Zomnibus Volume 1: I bought this to bring up my amazon order to be in the free shipping range, okay?  And, I’d heard good stuff about Robots vs. Zombies, too, and wanted to read it.

So this book gives you three zombie comics.  The first is Zombies: Feast.  Underwhelming, but not entirely insulting, at least.  A prison bus crashes in a remote country town where zombies have killed almost everyone.  Yup.  You can easily imagine the rest, and that’s just it.  No surprises or deep thought required; comfort food, I suppose for zombie fans.  The second comic was flat out deplorable, from multiple background scenes of rape, to the laughable insertion of a stereotyped wise old Japanese gentleman who happens to be a samurai warrior.   Um, yeah, let’s move on.

The final comic, and the one I should’ve just bought by itself, is Robots vs.
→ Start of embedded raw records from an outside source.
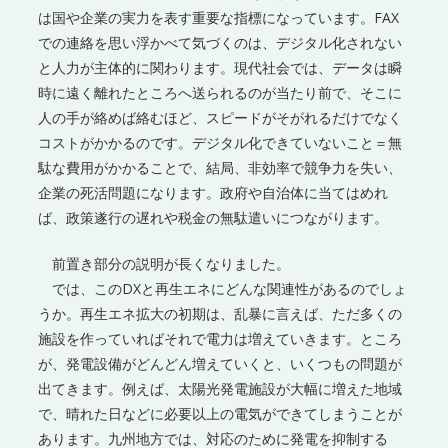
は国や企業の実力を表す重要な指標になっています。FAX
での連絡を思い浮かべて気づくのは、デジタル化されない
と人力が主体的に関わります。現代社会では、データは瞬
時に遠く離れたところへ送られるのが当たり前で、そこに
人の手が絡めば絡むほど、スピードがそがれるだけでなく
コストがかかるのです。デジタル化できていないこと＝無
駄な費用がかかることで、結局、非効率で競争力を失い、
企業の死活問題になります。政府や自治体に当てはめれ
ば、政策遂行の遅れや税金の無駄遣いにつながります。
前置き部分の説明が長くなりました。
では、このDXと再生エネにどんな関連性があるのでしょ
うか。再生エネ拡大の初期は、乱暴に言えば、ただ多くの
施設を作っていればそれで電力は増えていきます。ところ
が、発電設備がどんどん増えていくと、いくつもの問題が
出てきます。例えば、太陽光発電施設が大幅に増えた地域
で、晴れた日などに必要以上の電気ができてしまうことが
あります。九州地方では、対応のために発電を抑制する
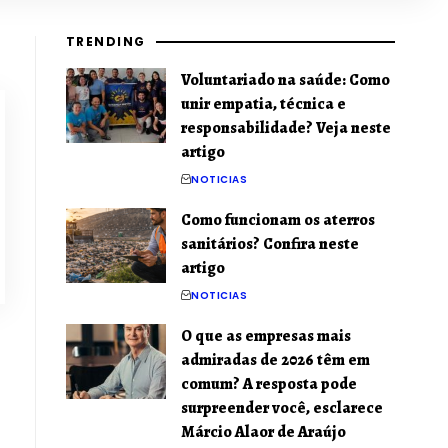
TRENDING
Voluntariado na saúde: Como
unir empatia, técnica e
responsabilidade? Veja neste
artigo
NOTICIAS
Como funcionam os aterros
sanitários? Confira neste
artigo
NOTICIAS
O que as empresas mais
admiradas de 2026 têm em
comum? A resposta pode
surpreender você, esclarece
Márcio Alaor de Araújo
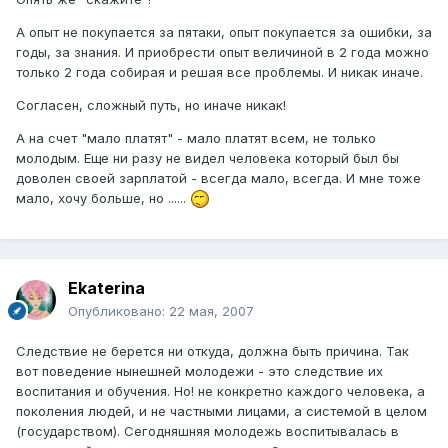
А опыт не покупается за пятаки, опыт покупается за ошибки, за
годы, за знания. И приобрести опыт величиной в 2 года можно
только 2 года собирая и решая все проблемы. И никак иначе.
Согласен, сложный путь, но иначе никак!
А на счет "мало платят" - мало платят всем, не только
молодым. Еще ни разу не видел человека который был бы
доволен своей зарплатой - всегда мало, всегда. И мне тоже
мало, хочу больше, но ......
Ekaterina
Опубликовано:
22 мая, 2007
Следствие не берется ни откуда, должна быть причина. Так
вот поведение нынешней молодежи - это следствие их
воспитания и обучения. Но! не конкретно каждого человека, а
поколения людей, и не частными лицами, а системой в целом
(государством). Сегодняшняя молодежь воспитывалась в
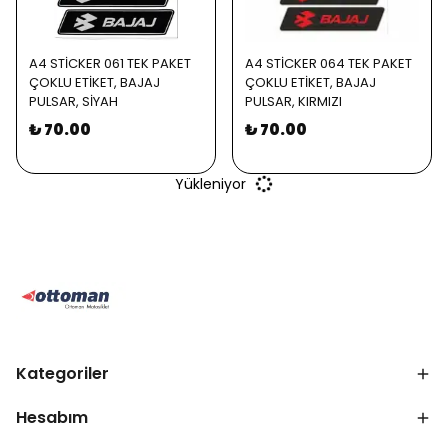
A4 STİCKER 061 TEK PAKET
A4 STİCKER 064 TEK PAKET
ÇOKLU ETİKET, BAJAJ
ÇOKLU ETİKET, BAJAJ
PULSAR, SİYAH
PULSAR, KIRMIZI
₺ 70.00
₺ 70.00
Yükleniyor
Kategoriler
Hesabım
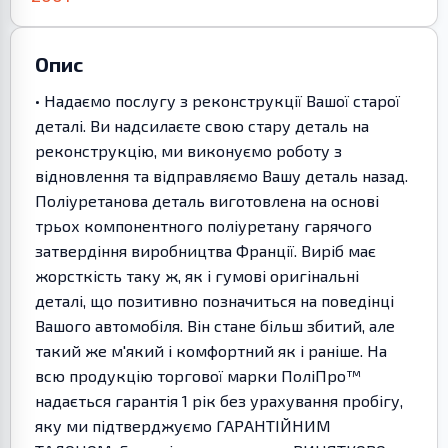
Опис
• Надаємо послугу з реконструкції Вашої старої
деталі. Ви надсилаєте свою стару деталь на
реконструкцію, ми виконуємо роботу з
відновлення та відправляємо Вашу деталь назад.
Поліуретанова деталь виготовлена на основі
трьох компонентного поліуретану гарячого
затвердіння виробництва Франції. Виріб має
жорсткість таку ж, як і гумові оригінальні
деталі, що позитивно позначиться на поведінці
Вашого автомобіля. Він стане більш збитий, але
такий же м'який і комфортний як і раніше. На
всю продукцію торгової марки ПоліПро™
надається гарантія 1 рік без урахування пробігу,
яку ми підтверджуємо ГАРАНТІЙНИМ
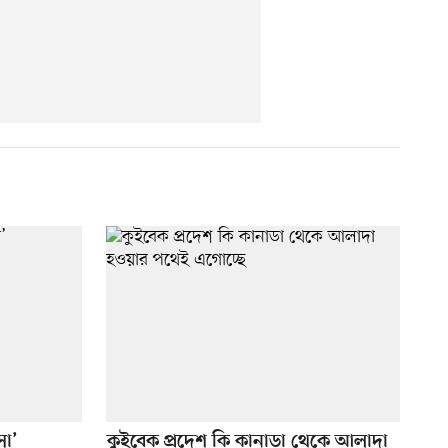
সা’
কুইবেক প্রদেশ কি কানাডা থেকে আলাদা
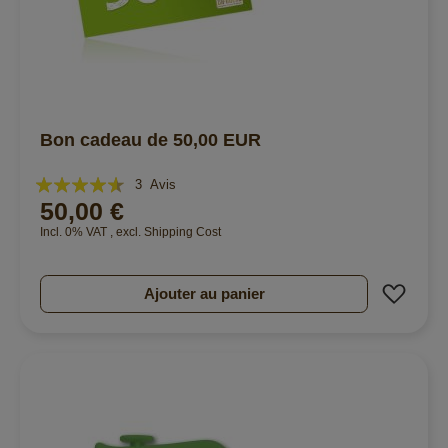
Bon cadeau de 50,00 EUR
Évaluation:
3
Avis
50,00 €
87%
Incl. 0% VAT
,
excl.
Shipping Cost
Ajout
Ajouter au panier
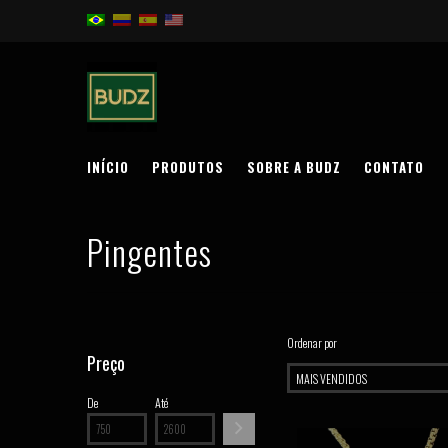
INÍCIO
PRODUTOS
SOBRE A BUDZ
CONTATO
Pingentes
Ordenar por
Preço
De
Até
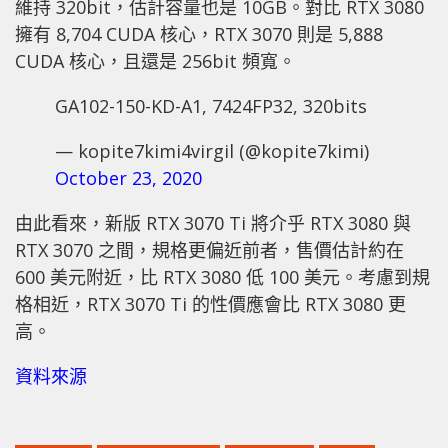
維持 320bit，估計容量也是 10GB。對比 RTX 3080
擁有 8,704 CUDA 核心，RTX 3070 則是 5,888
CUDA 核心，且還是 256bit 頻寬。
GA102-150-KD-A1, 7424FP32, 320bits
— kopite7kimi4virgil (@kopite7kimi)
October 23, 2020
由此看來，新版 RTX 3070 Ti 將介乎 RTX 3080 與
RTX 3070 之間，規格更偏近前者，售價估計約在
600 美元附近，比 RTX 3080 低 100 美元。考慮到規
格相近，RTX 3070 Ti 的性價應會比 RTX 3080 更
高。
資料來源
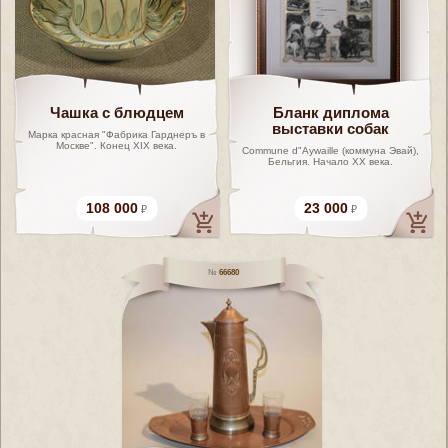
Чашка с блюдцем
Бланк диплома
выставки собак
Марка красная "Фабрика Гарднеръ в
Москве". Конец XIX века.
Commune d"Aywaille (коммуна Эвай),
Бельгия. Начало XX века.
108 000
23 000
66680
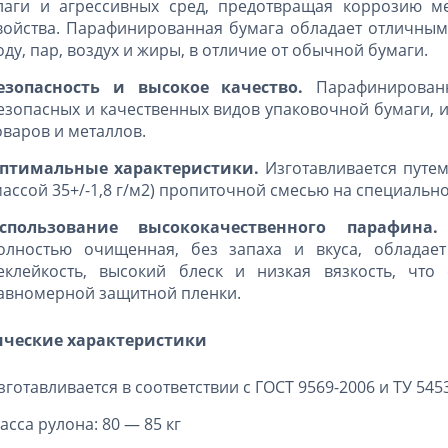
лаги и агрессивных сред, предотвращая коррозию м
войства. Парафинированная бумага обладает отличным
оду, пар, воздух и жиры, в отличие от обычной бумаги.
езопасность и высокое качество.
Парафинированн
езопасных и качественных видов упаковочной бумаги,
оваров и металлов.
птимальные характеристики.
Изготавливается путем
массой 35+/-1,8 г/м2) пропиточной смесью на специаль
спользование высококачественного парафина.
олностью очищенная, без запаха и вкуса, обладает
еклейкость, высокий блеск и низкая вязкость, чт
авномерной защитной пленки.
ические характеристики
зготавливается в соответствии с ГОСТ 9569-2006 и ТУ 545
асса рулона: 80 — 85 кг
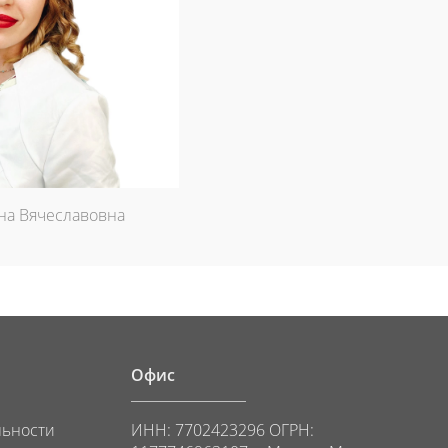
на Вячеславовна
Офис
льности
ИНН: 7702423296 ОГРН:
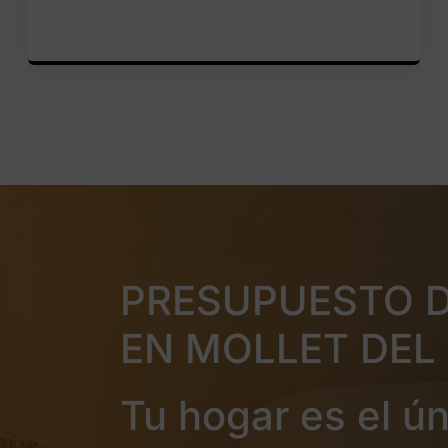
PRESUPUESTO 
EN MOLLET DEL
Tu hogar es el ú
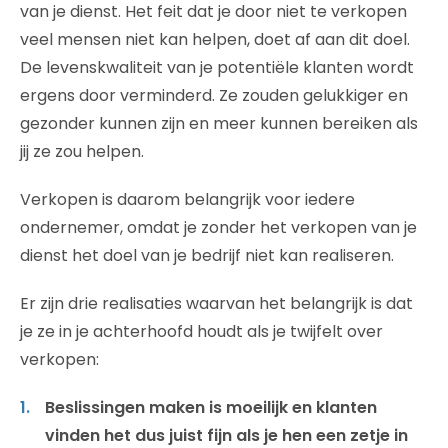
van je dienst. Het feit dat je door niet te verkopen
veel mensen niet kan helpen, doet af aan dit doel.
De levenskwaliteit van je potentiële klanten wordt
ergens door verminderd. Ze zouden gelukkiger en
gezonder kunnen zijn en meer kunnen bereiken als
jij ze zou helpen.
Verkopen is daarom belangrijk voor iedere
ondernemer, omdat je zonder het verkopen van je
dienst het doel van je bedrijf niet kan realiseren.
Er zijn drie realisaties waarvan het belangrijk is dat
je ze in je achterhoofd houdt als je twijfelt over
verkopen:
Beslissingen maken is moeilijk en klanten
vinden het dus juist fijn als je hen een zetje in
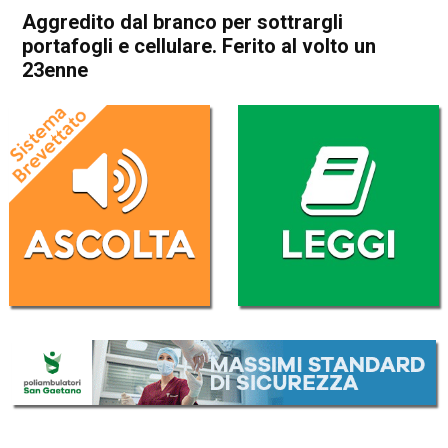
Aggredito dal branco per sottrargli
portafogli e cellulare. Ferito al volto un
23enne
Home
Cronaca
Cronaca
In Evidenza
Vicenza
Aggredito dal branco per
sottrargli portafogli e
cellulare. Ferito al volto un
23enne
Da
Omar Dal Maso
12 Agosto 2019
(aggiornato il
12 Agosto 2019 18:12
)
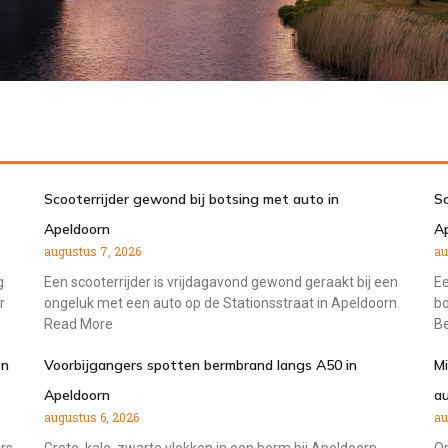
Scooterrijder gewond bij botsing met auto in
Sc
Apeldoorn
A
augustus 7, 2026
au
g
Een scooterrijder is vrijdagavond gewond geraakt bij een
Ee
r
ongeluk met een auto op de Stationsstraat in Apeldoorn.
bo
Read More
Be
en
Voorbijgangers spotten bermbrand langs A50 in
Mi
Apeldoorn
au
augustus 6, 2026
au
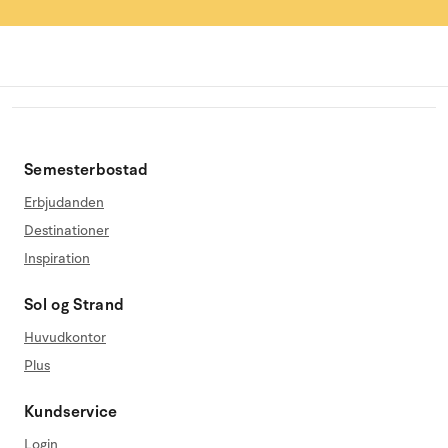
Semesterbostad
Erbjudanden
Destinationer
Inspiration
Sol og Strand
Huvudkontor
Plus
Kundservice
Login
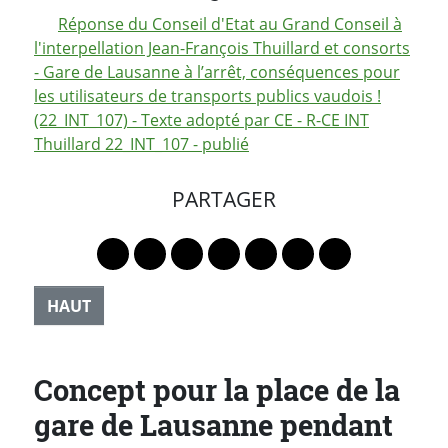
Réponse du Conseil d'Etat au Grand Conseil à
l'interpellation Jean-François Thuillard et consorts
- Gare de Lausanne à l’arrêt, conséquences pour
les utilisateurs de transports publics vaudois !
(22_INT_107) - Texte adopté par CE - R-CE INT
Thuillard 22_INT_107 - publié
PARTAGER
Lien vers le profil Mastodon
Lien vers le profil Bluesky
Lien vers le profil Instagram
Lien vers le profil Linkedin
Lien vers le profil Faceb
Lien vers le profil Tw
Partager par 
HAUT
Concept pour la place de la
gare de Lausanne pendant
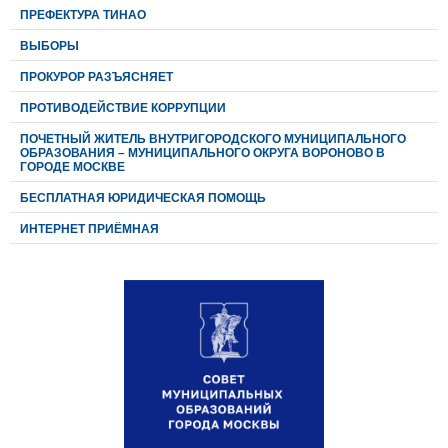
ПРЕФЕКТУРА ТИНАО
ВЫБОРЫ
ПРОКУРОР РАЗЪЯСНЯЕТ
ПРОТИВОДЕЙСТВИЕ КОРРУПЦИИ
ПОЧЕТНЫЙ ЖИТЕЛЬ ВНУТРИГОРОДСКОГО МУНИЦИПАЛЬНОГО
ОБРАЗОВАНИЯ – МУНИЦИПАЛЬНОГО ОКРУГА ВОРОНОВО В
ГОРОДЕ МОСКВЕ
БЕСПЛАТНАЯ ЮРИДИЧЕСКАЯ ПОМОЩЬ
ИНТЕРНЕТ ПРИЁМНАЯ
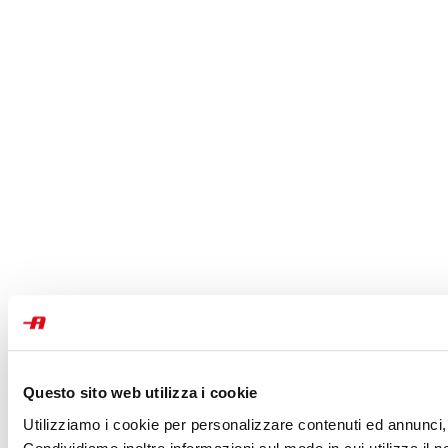
Questo sito web utilizza i cookie
Utilizziamo i cookie per personalizzare contenuti ed annunci, p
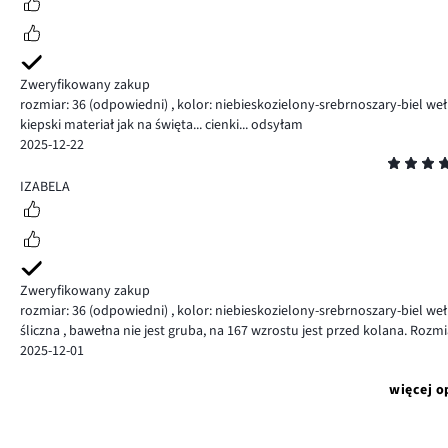
Zweryfikowany zakup
rozmiar: 36
(odpowiedni)
,
kolor: niebieskozielony-srebrnoszary-biel w
kiepski materiał jak na święta... cienki... odsyłam
2025-12-22
Ocena
5
IZABELA
Zweryfikowany zakup
rozmiar: 36
(odpowiedni)
,
kolor: niebieskozielony-srebrnoszary-biel w
śliczna , bawełna nie jest gruba, na 167 wzrostu jest przed kolana. Roz
2025-12-01
więcej o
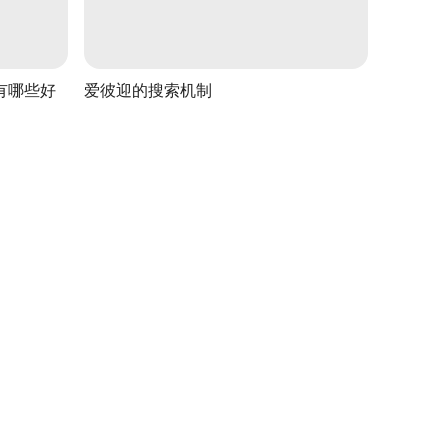
有哪些好
爱彼迎的搜索机制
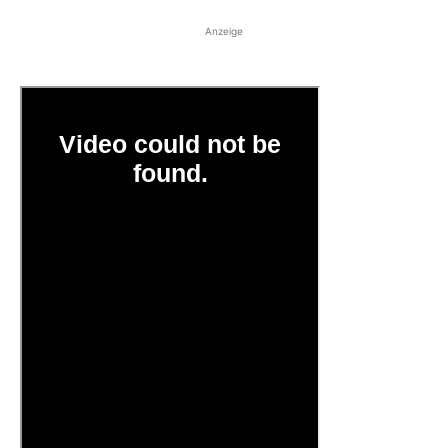
Anzeige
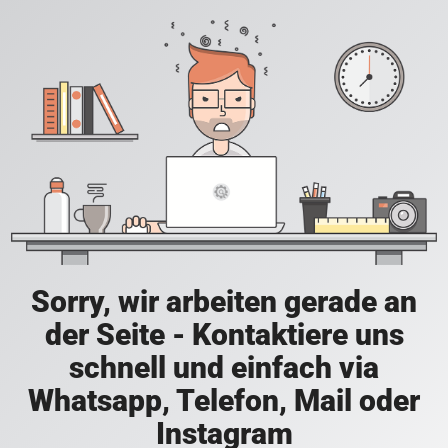
Sorry, wir arbeiten gerade an
der Seite - Kontaktiere uns
schnell und einfach via
Whatsapp, Telefon, Mail oder
Instagram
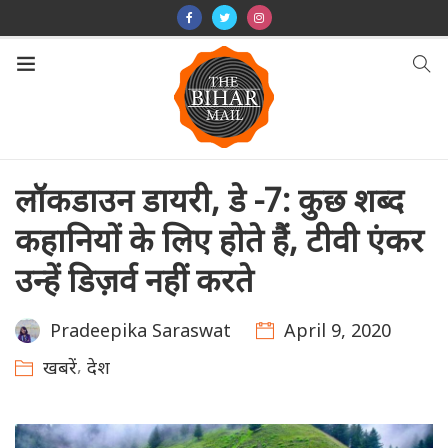
लॉकडाउन डायरी, डे -7: कुछ शब्द
कहानियों के लिए होते हैं, टीवी एंकर
उन्हें डिज़र्व नहीं करते
April 9, 2020
Pradeepika Saraswat
,
खबरें
देश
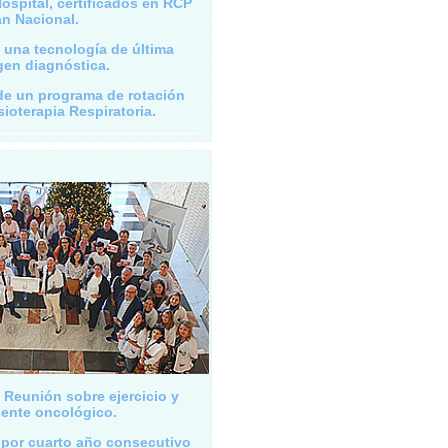
ospital, certificados en RCP
an Nacional.
a una tecnología de última
gen diagnóstica.
de un programa de rotación
sioterapia Respiratoria.
I Reunión sobre ejercicio y
iente oncológico.
a por cuarto año consecutivo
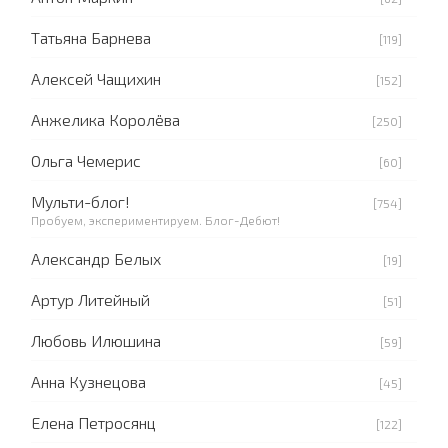
Татьяна Барнева
[119]
Алексей Чащихин
[152]
Анжелика Королёва
[250]
Ольга Чемерис
[60]
Мульти-блог!
[754]
Пробуем, экспериментируем. Блог-Дебют!
Александр Белых
[19]
Артур Литейный
[51]
Любовь Илюшина
[59]
Анна Кузнецова
[45]
Елена Петросянц
[122]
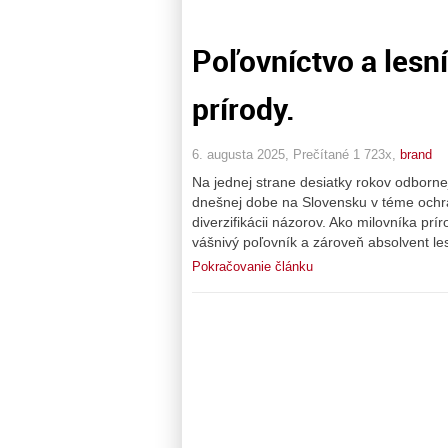
Poľovníctvo a lesn
prírody.
6. augusta 2025, Prečítané 1 723x,
brand
Na jednej strane desiatky rokov odborn
dnešnej dobe na Slovensku v téme ochra
diverzifikácii názorov. Ako milovníka p
vášnivý poľovník a zároveň absolvent l
Pokračovanie článku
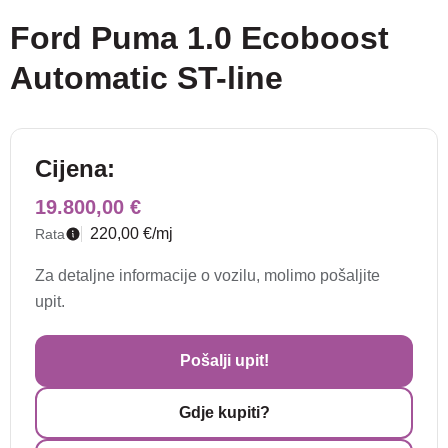
Ford Puma 1.0 Ecoboost
Automatic ST-line
Cijena:
19.800,00 €
220,00 €/mj
Rata
Za detaljne informacije o vozilu, molimo pošaljite
upit.
Pošalji upit!
Gdje kupiti?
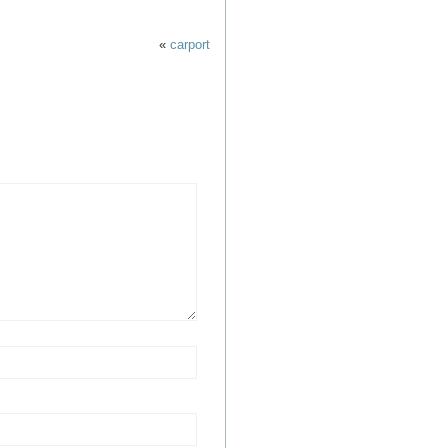
«
carport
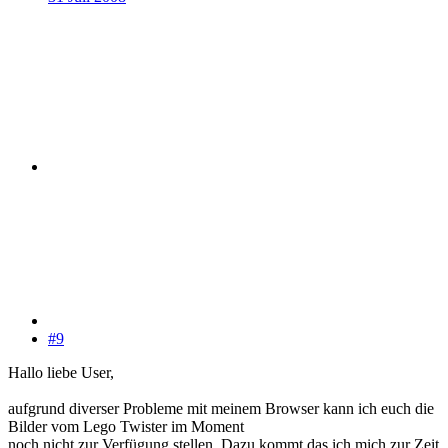
#9
Hallo liebe User,
aufgrund diverser Probleme mit meinem Browser kann ich euch die
Bilder vom Lego Twister im Moment
noch nicht zur Verfügung stellen. Dazu kommt das ich mich zur Zeit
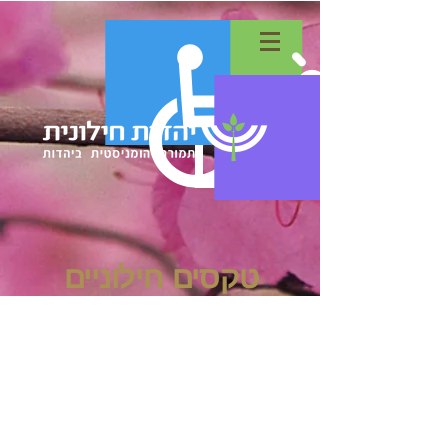
טקסים חילוניים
Zombies.  This is fun, smart, and beautifully drawn stuff.  The story itself is purposefully goofy, but smart goofy.  And it’s the artwork that makes this comic a must read.  It’s unlike any that I’ve ever seen.  Almost impressionistic in its approach, there are panels that look like a complete mess, and your eye has to linger to figure it out.  That moment of ‘aw, what the hell is that?’ is a brilliant way to build suspense and even out pacing.